Yes - the default view was that of "chromatogram" rather than "MS/MS spectrum". It did not show chromatograms, but just straight horizontal lines so I switched it to "spectrum" view.
This is the Labkey version I have installed - Labkey17.2-52553 (community).
This is the build for the Targeted Module - 52553.21, build time - Jul 29, 2017 1:35:22 AM
 Let me know what Josh says. Perhaps there is newer build of the 17.2 available - I upgraded about 3-4 weeks ago.

vsharma responded:  2017-10-18 14:46:15

Here is the library I built on PanoramaWeb. Can you please try this one and let me know if you still see the unexpected b-ions in your document with this library?

tvaisar responded:  2017-10-18 15:08:39
I must disappoint you - the b8 ion shows up even with your chrom library. Attached is the FASTA file I use to create the Skyline document from scratch. Please try to see if there is something funky with my Skyline set up.
It also shows up in the Library Match - in legend it shows b8=771.4 (rank 4), y15++=770.9, but in the Targets list it ends up showing only b8.

Nick Shulman responded:  2017-10-18 15:42:43
I think the difference in behavior that you are both seeing depends on the transition settings.

One important setting is the "Ion match tolerance":
Settings > Transition Settings > Library

If that tolerance is sufficiently large, then the 450.76 transition is able to match either y8++ (450.7555) or b8++ (451.2369).
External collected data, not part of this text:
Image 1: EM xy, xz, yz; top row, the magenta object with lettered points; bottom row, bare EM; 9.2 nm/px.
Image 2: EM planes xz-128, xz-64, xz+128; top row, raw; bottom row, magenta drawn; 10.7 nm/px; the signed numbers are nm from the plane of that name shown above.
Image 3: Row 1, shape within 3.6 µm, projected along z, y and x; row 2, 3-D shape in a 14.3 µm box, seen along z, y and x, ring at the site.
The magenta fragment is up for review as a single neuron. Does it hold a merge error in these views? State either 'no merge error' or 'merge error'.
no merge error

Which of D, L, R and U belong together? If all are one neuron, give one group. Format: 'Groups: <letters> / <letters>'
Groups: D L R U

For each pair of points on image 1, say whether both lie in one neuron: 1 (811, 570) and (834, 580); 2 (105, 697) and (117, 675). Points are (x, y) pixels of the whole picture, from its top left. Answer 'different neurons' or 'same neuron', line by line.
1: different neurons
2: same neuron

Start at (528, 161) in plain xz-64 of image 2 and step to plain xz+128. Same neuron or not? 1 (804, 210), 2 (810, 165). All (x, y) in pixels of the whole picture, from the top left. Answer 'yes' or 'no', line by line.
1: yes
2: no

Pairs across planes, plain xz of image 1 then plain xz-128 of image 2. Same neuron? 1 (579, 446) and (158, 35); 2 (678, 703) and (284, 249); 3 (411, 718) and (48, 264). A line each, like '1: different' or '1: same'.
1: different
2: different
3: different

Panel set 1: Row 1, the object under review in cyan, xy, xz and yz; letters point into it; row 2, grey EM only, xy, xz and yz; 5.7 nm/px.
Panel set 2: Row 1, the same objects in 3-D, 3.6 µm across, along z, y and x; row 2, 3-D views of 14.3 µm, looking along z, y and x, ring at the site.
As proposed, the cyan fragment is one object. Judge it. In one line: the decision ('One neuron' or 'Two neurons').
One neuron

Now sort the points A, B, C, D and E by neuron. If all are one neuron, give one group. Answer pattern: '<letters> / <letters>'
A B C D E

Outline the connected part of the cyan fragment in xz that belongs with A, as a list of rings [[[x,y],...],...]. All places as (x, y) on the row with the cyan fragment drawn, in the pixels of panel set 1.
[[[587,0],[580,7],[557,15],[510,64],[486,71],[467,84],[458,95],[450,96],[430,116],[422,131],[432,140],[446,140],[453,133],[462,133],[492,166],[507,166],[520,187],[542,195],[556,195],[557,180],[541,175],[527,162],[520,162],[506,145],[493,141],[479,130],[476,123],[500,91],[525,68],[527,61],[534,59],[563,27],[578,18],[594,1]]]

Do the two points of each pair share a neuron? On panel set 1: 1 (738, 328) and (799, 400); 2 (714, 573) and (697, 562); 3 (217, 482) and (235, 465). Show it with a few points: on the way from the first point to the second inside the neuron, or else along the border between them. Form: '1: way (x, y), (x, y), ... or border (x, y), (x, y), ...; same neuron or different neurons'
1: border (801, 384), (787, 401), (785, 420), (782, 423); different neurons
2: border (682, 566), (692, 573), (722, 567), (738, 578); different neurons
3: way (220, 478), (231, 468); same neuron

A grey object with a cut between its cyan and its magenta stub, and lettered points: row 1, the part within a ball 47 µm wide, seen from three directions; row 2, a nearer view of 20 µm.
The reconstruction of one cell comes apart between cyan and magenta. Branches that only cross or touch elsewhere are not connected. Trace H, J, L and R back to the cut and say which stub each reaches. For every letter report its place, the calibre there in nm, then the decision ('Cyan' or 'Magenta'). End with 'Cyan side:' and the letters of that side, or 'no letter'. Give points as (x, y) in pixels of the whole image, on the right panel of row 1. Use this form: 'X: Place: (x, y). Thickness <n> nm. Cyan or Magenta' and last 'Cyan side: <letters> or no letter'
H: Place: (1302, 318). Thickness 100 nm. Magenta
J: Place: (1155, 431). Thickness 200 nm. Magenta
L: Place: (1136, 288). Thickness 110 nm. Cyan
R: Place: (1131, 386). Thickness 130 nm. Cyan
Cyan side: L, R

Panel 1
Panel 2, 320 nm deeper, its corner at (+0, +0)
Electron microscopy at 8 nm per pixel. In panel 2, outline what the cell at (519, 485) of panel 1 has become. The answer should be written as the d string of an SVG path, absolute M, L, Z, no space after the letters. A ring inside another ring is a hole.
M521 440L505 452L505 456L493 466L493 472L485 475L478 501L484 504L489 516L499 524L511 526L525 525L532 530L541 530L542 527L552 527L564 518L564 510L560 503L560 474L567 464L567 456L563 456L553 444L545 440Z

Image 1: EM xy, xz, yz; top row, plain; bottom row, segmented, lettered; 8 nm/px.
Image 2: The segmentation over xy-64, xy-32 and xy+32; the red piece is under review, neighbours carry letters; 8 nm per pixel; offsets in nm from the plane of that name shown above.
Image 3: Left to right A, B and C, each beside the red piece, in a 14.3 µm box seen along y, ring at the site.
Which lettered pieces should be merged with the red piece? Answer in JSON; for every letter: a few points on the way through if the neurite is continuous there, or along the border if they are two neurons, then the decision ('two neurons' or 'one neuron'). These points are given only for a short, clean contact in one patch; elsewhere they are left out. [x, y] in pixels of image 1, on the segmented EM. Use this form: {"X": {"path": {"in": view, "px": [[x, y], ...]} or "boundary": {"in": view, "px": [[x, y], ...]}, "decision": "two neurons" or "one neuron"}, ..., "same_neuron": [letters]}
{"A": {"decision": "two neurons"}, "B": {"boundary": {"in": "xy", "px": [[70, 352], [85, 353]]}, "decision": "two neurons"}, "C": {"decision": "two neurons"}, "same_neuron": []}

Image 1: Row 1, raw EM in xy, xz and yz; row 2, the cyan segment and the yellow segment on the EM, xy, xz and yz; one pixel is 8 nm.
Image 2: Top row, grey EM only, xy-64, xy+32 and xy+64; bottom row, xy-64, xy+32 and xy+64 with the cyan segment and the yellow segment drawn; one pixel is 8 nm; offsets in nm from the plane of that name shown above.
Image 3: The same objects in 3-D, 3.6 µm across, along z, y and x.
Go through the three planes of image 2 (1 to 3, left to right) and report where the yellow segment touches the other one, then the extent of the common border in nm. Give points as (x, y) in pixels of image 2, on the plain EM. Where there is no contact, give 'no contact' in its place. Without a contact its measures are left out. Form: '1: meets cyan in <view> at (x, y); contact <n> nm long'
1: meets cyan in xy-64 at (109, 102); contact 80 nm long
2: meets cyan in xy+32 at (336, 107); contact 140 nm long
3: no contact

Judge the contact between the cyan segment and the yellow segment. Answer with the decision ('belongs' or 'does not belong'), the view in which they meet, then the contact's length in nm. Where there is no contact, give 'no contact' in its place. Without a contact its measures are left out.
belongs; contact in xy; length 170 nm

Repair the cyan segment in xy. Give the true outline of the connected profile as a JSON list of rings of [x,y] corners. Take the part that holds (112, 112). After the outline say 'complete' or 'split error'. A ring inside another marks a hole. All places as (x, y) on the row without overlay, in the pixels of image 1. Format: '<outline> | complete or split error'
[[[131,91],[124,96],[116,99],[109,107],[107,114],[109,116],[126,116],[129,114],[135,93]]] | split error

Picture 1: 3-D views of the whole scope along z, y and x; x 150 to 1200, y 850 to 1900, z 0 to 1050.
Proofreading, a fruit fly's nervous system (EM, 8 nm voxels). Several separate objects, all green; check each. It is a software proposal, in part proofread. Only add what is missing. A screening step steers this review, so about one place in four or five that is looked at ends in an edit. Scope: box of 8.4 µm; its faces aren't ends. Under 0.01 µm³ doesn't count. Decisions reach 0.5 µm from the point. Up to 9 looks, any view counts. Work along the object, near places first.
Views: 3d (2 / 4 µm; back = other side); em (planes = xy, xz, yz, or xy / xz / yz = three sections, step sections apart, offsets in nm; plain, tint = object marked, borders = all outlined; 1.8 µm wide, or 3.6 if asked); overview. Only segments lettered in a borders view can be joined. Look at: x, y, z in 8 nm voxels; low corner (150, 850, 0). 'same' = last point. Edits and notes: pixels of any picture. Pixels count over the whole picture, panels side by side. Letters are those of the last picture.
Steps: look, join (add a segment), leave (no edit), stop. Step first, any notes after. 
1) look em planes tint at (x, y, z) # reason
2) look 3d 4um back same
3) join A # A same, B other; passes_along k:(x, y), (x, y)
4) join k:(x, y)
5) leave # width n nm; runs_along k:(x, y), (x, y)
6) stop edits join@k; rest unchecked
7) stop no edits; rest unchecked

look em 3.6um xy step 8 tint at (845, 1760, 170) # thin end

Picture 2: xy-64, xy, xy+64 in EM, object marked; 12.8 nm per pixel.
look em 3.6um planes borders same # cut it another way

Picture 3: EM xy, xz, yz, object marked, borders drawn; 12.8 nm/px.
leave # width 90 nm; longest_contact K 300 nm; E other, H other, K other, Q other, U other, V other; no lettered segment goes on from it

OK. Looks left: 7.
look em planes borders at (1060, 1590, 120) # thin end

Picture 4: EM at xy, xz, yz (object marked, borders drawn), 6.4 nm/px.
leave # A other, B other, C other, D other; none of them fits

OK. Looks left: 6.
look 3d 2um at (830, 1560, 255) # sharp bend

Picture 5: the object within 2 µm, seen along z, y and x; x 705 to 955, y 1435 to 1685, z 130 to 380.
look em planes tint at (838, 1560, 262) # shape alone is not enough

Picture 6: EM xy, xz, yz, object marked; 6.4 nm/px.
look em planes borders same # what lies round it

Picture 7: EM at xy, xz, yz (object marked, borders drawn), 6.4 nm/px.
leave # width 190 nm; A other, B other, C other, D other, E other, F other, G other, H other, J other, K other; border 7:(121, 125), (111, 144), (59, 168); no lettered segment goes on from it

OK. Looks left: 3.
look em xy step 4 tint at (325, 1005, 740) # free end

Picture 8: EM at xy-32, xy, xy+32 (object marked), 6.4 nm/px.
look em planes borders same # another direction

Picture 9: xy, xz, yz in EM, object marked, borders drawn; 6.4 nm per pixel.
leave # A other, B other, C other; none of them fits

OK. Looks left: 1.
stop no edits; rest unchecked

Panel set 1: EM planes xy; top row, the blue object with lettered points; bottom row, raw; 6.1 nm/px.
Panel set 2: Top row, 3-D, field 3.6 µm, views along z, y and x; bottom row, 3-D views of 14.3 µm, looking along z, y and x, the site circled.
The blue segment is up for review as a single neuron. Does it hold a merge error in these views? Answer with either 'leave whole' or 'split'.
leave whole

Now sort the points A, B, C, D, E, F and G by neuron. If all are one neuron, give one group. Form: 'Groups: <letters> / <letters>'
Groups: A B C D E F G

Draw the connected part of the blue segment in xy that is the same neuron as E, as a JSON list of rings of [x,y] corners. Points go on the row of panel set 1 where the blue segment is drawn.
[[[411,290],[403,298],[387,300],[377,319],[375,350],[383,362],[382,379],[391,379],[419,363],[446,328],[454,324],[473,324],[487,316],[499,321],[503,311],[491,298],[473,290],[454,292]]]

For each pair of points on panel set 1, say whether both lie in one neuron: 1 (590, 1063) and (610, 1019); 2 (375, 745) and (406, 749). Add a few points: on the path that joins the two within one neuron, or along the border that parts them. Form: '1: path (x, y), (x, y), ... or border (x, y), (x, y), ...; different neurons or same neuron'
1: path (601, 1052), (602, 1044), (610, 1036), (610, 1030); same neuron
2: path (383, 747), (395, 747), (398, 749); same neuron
The other important setting is the "Ion types" on:
Settings > Transition Settings > Filter

It turns out that the order of ion types specified there makes a difference, so if you have it set to "b, y", Skyline will preferentially decide that an ion in the library is "b" instead of "y".

I would recommend that you set the Ion match tolerance to a smaller number, such as .01.
vsharma responded:  2017-10-18 15:54:40
"Ion match tolerance" is probably what the difference is. Tomas, the document you uploaded for me earlier has a value of 0.4 for this setting. I assumed that it is the same in your document. This is enough to distinguish between y15++ and b8 for this peptide. If I set it higher, I see the b8 ion annotated in the library spectrum.

Thanks, Nick!

tvaisar responded:  2017-10-18 16:12:55
Vagisha and Nick,

Thanks a lot for the responses - indeed these two parameters make the difference - even if you leave the ion match tolerance large changing the ion type from "b,y" to "y,b" results in y15++ showing up instead of b8+. And of course narrowing down the ion match tolerance also gives preference to y15++.
So it means that when you are using chromatogram library the type of the ion (i.e. y15++) is NOT extracted by Skyline, but Skyline is matching the theoretical ion m/z to the m/z indicated in the library file regardless of the ion type. Good to know. I was expecting that all this info is taken up from the library by Skyline.